::: ENTRIES SUPPLIED

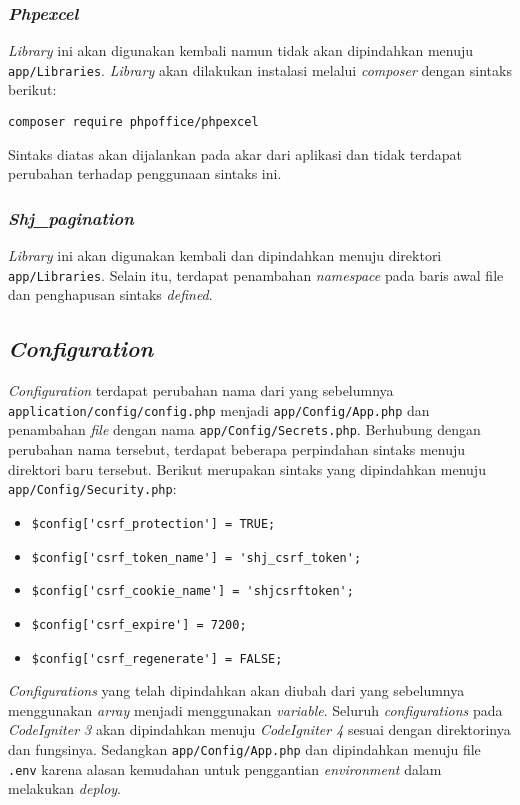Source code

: \subsubsection{\textit{Phpexcel}}
\textit{Library} ini akan digunakan kembali namun tidak akan dipindahkan menuju \texttt{app/Libraries}. \textit{Library} akan dilakukan instalasi melalui \textit{composer} dengan sintaks berikut:
\begin{center}
	\verb|composer require phpoffice/phpexcel|
\end{center}
Sintaks diatas akan dijalankan pada akar dari aplikasi dan tidak terdapat perubahan terhadap penggunaan sintaks ini.
\subsubsection{\textit{Shj\_pagination}}
\textit{Library} ini akan digunakan kembali dan dipindahkan menuju direktori \texttt{app/Libraries}. Selain itu, terdapat penambahan \textit{namespace} pada baris awal file dan penghapusan sintaks \textit{defined}.

\subsection{\textit{Configuration}}
\textit{Configuration} terdapat perubahan nama dari yang sebelumnya \texttt{application/config/config.php} menjadi \texttt{app/Config/App.php} dan penambahan \textit{file} dengan nama \texttt{app/Config/Secrets.php}. Berhubung dengan perubahan nama tersebut, terdapat beberapa perpindahan sintaks menuju direktori baru tersebut. Berikut merupakan sintaks yang dipindahkan menuju \texttt{app/Config/Security.php}:
\begin{itemize}
\item \verb|$config['csrf_protection'] = TRUE;|
\item \verb|$config['csrf_token_name'] = 'shj_csrf_token';|
\item \verb|$config['csrf_cookie_name'] = 'shjcsrftoken';|
\item \verb|$config['csrf_expire'] = 7200;|
\item \verb|$config['csrf_regenerate'] = FALSE;|
\end{itemize}

\textit{Configurations} yang telah dipindahkan akan diubah dari yang sebelumnya menggunakan \textit{array} menjadi menggunakan \textit{variable}. Seluruh \textit{configurations} pada \textit{CodeIgniter 3} akan dipindahkan menuju \textit{CodeIgniter 4} sesuai dengan direktorinya dan fungsinya. Sedangkan \texttt{app/Config/App.php} dan dipindahkan menuju file \texttt{.env} karena alasan kemudahan untuk penggantian \textit{environment} dalam melakukan \textit{deploy}.

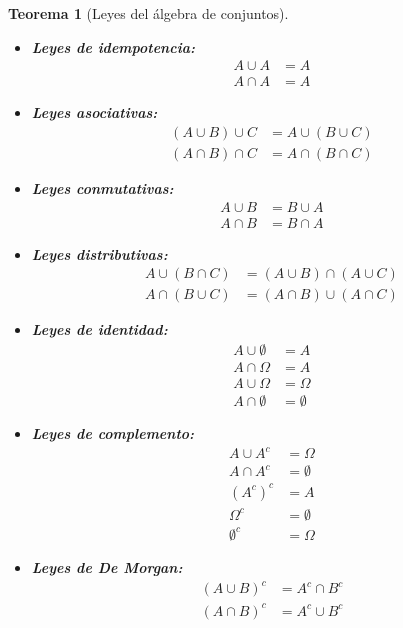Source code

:\documentclass[12pt]{article}
\newtheorem{theorem}{Teorema}[section]
\begin{document}
\begin{theorem}[Leyes del álgebra de conjuntos]~\\
    \begin{itemize}
        \item[1.] \textbf{Leyes de idempotencia:} 
        \begin{align*}
            A\cup A &= A \\
            A\cap A &=A
        \end{align*}
        \item[2.] \textbf{Leyes asociativas:} 
        \begin{align*}
            (A\cup B)\cup C &= A \cup (B\cup C)\\
            (A\cap B)\cap C &= A\cap (B \cap C)
        \end{align*} 
        \item[3.] \textbf{Leyes conmutativas:} 
        \begin{align*}
            A\cup B &= B\cup A\\
            A\cap B &= B \cap A
        \end{align*}
        \item[4.] \textbf{Leyes distributivas:} 
        \begin{align*}
            A\cup (B\cap C) &= (A\cup B)\cap (A\cup C)\\
            A\cap (B\cup C) &= (A\cap B)\cup (A\cap C)
        \end{align*} 
        \item[5.] \textbf{Leyes de identidad:} 
        \begin{align*}
            A\cup \emptyset &= A\\
            A\cap \Omega &= A\\
            A\cup \Omega &= \Omega\\
            A\cap \emptyset &= \emptyset
        \end{align*} 
        \item[6.] \textbf{Leyes de complemento:} 
        \begin{align*}
            A\cup A^c &= \Omega\\
            A\cap A^c &= \emptyset\\
            (A^c)^c &= A\\
            \Omega^c&=\emptyset\\
            \emptyset^c&= \Omega
        \end{align*} 
        \item[7.] \textbf{Leyes de De Morgan:} 
        \begin{align*}
            (A\cup B)^c &=A^c \cap B^c\\
            (A\cap B)^c &=A^c \cup B^c
        \end{align*} 
    \end{itemize}
\end{theorem}
\end{document}
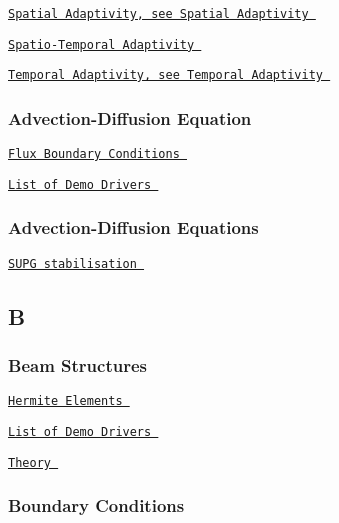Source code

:  
\begin{DoxyItemize}
\item  \href{ ../../index/html/index.html#S.SpatialAdaptivity }{\tt Spatial Adaptivity, see Spatial Adaptivity }  
\item  \href{ ../../unsteady_heat/two_d_unsteady_heat_2adapt/html/index.html }{\tt Spatio-\/\-Temporal Adaptivity }  
\item  \href{ ../../index/html/index.html#T.TemporalAdaptivity }{\tt Temporal Adaptivity, see Temporal Adaptivity }  
\end{DoxyItemize} \subsubsection*{ Advection-\/\-Diffusion Equation }

 
\begin{DoxyItemize}
\item  \href{ ../../advection_diffusion/two_d_adv_diff_flux_bc/html/index.html }{\tt Flux Boundary Conditions }  
\item  \href{ ../../example_code_list/html/index.html#adv_diff }{\tt List of Demo Drivers }  
\end{DoxyItemize} \subsubsection*{ Advection-\/\-Diffusion Equations }

 
\begin{DoxyItemize}
\item  \href{ ../../advection-diffusion/two_d_adv_diff_SUPG/html/index.html }{\tt S\-U\-P\-G stabilisation }  
\end{DoxyItemize}  \subsection*{ B }

 \subsubsection*{ Beam Structures }

 
\begin{DoxyItemize}
\item  \href{ ../../beam/tensioned_string/html/index.html#hermite }{\tt Hermite Elements }  
\item  \href{ ../../example_code_list/html/index.html#beam }{\tt List of Demo Drivers }  
\item  \href{ ../../beam/tensioned_string/html/index.html }{\tt Theory }  
\end{DoxyItemize} \subsubsection*{ Boundary Conditions }

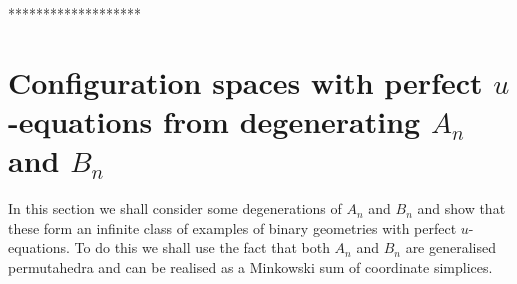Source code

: \documentclass[hidelinks,12pt]{article}
\begin{document}
%


*******************

\newpage

\section{Configuration spaces with perfect $u$-equations from degenerating $A_n$ and $B_n$}
In this section we shall consider some degenerations of $A_n$ and $B_n$ and show that these form an infinite class of examples of binary geometries with perfect $u$-equations. To do this we shall use the fact that both $A_n$ and $B_n$ are generalised permutahedra and can be realised as a Minkowski sum of coordinate simplices. 
\end{document}
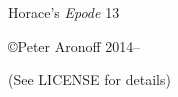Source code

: \begin{titlepage}

\begin{center}

\huge Horace's \textit{Epode} 13

\vskip2in

\large \copyright Peter Aronoff 2014--\the\year

(See LICENSE for details)

\newpage

\end{center}

\end{titlepage}

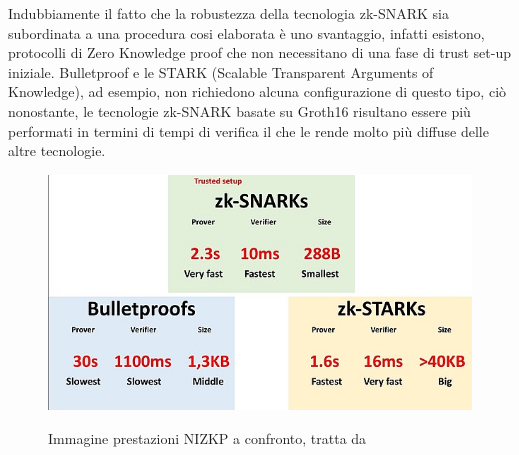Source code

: Indubbiamente il fatto che la robustezza della tecnologia zk-SNARK sia subordinata a una procedura cosi elaborata è uno
svantaggio, infatti esistono, protocolli di Zero Knowledge proof che non necessitano di una fase di trust set-up
iniziale. Bulletproof e le STARK (Scalable Transparent Arguments of Knowledge), ad esempio, non richiedono alcuna
configurazione di questo tipo, ciò nonostante, le tecnologie  zk-SNARK basate su Groth16 risultano essere più performati in termini di
tempi di verifica il che le rende molto più diffuse delle altre tecnologie.
\begin{figure}[H]
    \centering
    \includegraphics[width=13cm]{./chapters/1.state-of-art/images/14.diff_zk.png}
    \label{fig:different_zk}
    \captionsetup{justification=centering}
    \caption{Immagine prestazioni NIZKP a confronto, tratta da \cite{non_interactive_zero_knowledge_proof}}
\end{figure}
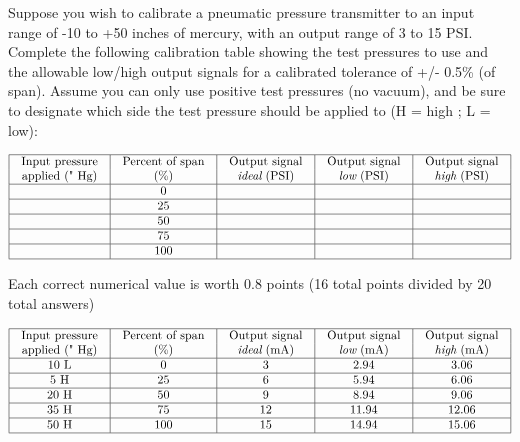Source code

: 

Suppose you wish to calibrate a pneumatic pressure transmitter to an input range of -10 to +50 inches of mercury, with an output range of 3 to 15 PSI.  Complete the following calibration table showing the test pressures to use and the allowable low/high output signals for a calibrated tolerance of +/- 0.5\% (of span).  Assume you can only use positive test pressures (no vacuum), and be sure to designate which side the test pressure should be applied to (H = high ; L = low):


$$\vbox{\offinterlineskip
\halign{\strut
\vrule \quad\hfil # \ \hfil & 
\vrule \quad\hfil # \ \hfil & 
\vrule \quad\hfil # \ \hfil & 
\vrule \quad\hfil # \ \hfil & 
\vrule \quad\hfil # \ \hfil \vrule \cr
\noalign{\hrule}
%
Input pressure & Percent of span & Output signal & Output signal & Output signal \cr
%
applied (" Hg) & (\%) & {\it ideal} (PSI) & {\it low} (PSI) & {\it high} (PSI) \cr
%
\noalign{\hrule}
%
 & 0 & & & \cr
%
\noalign{\hrule}
%
 & 25 & & & \cr
%
\noalign{\hrule}
%
 & 50 & & & \cr
%
\noalign{\hrule}
%
 & 75 & & & \cr
%
\noalign{\hrule}
%
 & 100 & & & \cr
%
\noalign{\hrule}
} %
}$$ %

\vskip 10pt

\noindent
Each correct numerical value is worth 0.8 points (16 total points divided by 20 total answers)








$$\vbox{\offinterlineskip
\halign{\strut
\vrule \quad\hfil # \ \hfil & 
\vrule \quad\hfil # \ \hfil & 
\vrule \quad\hfil # \ \hfil & 
\vrule \quad\hfil # \ \hfil & 
\vrule \quad\hfil # \ \hfil \vrule \cr
\noalign{\hrule}
%
Input pressure & Percent of span & Output signal & Output signal & Output signal \cr
%
applied (" Hg) & (\%) & {\it ideal} (mA) & {\it low} (mA) & {\it high} (mA) \cr
%
\noalign{\hrule}
%
10 L & 0 & 3 & 2.94 & 3.06 \cr
%
\noalign{\hrule}
%
5 H & 25 & 6 & 5.94 & 6.06 \cr
%
\noalign{\hrule}
%
20 H & 50 & 9 & 8.94 & 9.06 \cr
%
\noalign{\hrule}
%
35 H & 75 & 12 & 11.94 & 12.06 \cr
%
\noalign{\hrule}
%
50 H & 100 & 15 & 14.94 & 15.06 \cr
%
\noalign{\hrule}
} %
}$$ %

::::::

● **WHAT YOU ARE ASKED TO DO**
Report how many lines in the material contain the word "Demo", writing the number and nothing more.

● **EXERCISE SOLUTION**
2